I was overcome afresh with my own inability to walk in truth. In my own humanity I can never truly know truth. I can only walk in truth because it has been revealed to me by God. It is the truth of God that undefiles me and causes me to be upright, truly sincere, and blameless like this scripture says, because it is Jesus’ righteousness that I am hidden in, not my own ability to pursue truth.
Where would I be without Him? How would I live a day with His truth guiding me? As I prepare to publish my book Sacred Sexuality and begin to speak about the content in the book I felt Him remind me ever so acutely that though I may have written this book and though I may have been beautifully delivered from a life of darkness into wonderful truth but that discovery of truth is not of anyone’s own doing. It is in God’s mercy and grace that He has ever so kindly and compassionately revealed that truth to me. I cannot boast in my own ability to walk in truth. I can never consider myself in any way superior to someone who may not yet know the truth - because truth is not a mere pursuit of man but it is in fact a gift from God.
Oh how I love His presence. How I love His Word. I just love love love how He was waiting all along...I love how the moment I opened His Word instantly He took me on a journey into the supernatural...I began to travel a road of heavenly adventure in His Word unveiling treasure and truth. This is what I had missed so much. This glorious glorious unravelling that comes when we hang out together. It’s not to say I hadn’t been abiding with Him over the last month - I totally had. But I hadn’t beheld Him. I hadn’t stopped everthing. Dropped everything. I hadn’t travelled with Him in the supernatural.

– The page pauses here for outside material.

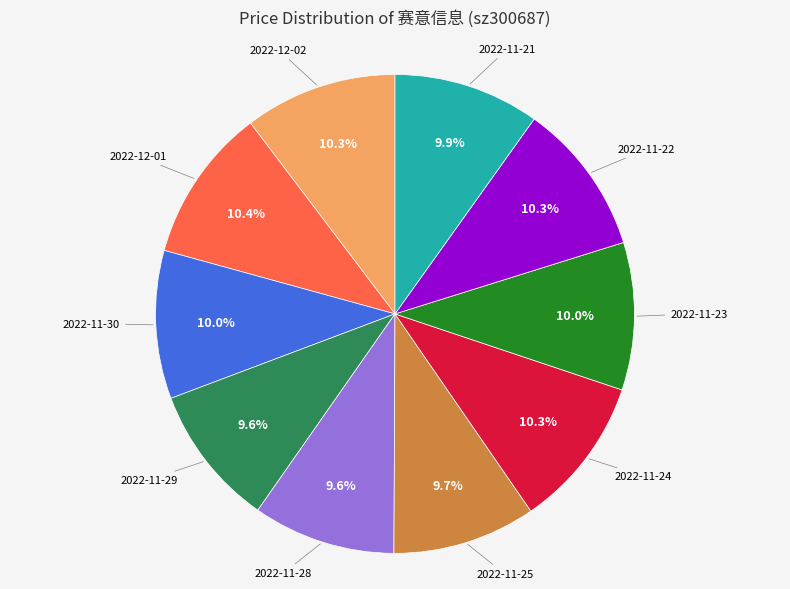

Count the number of slices in the pie.

10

I stand in complete awe of the scandal of His nearness. It blows my mind that the minute I looked at Him and gave Him my gaze He instantly came. The very second I beheld His Word with a heart that was so desperately hungry for Him, He tangibly showed up. And He did not come empty handed. He came ladened with gifts. The gift of His affirmation...His acceptance...His delight...The gift of fresh revelations of His love and kindness. The gift of His timeless truths...and the gift of His presence. All so intricately intertwined with one another. All so nourishing and delicious yet so insatiably appetising...rendering me overflowing with satisfaction, yet hungry for more.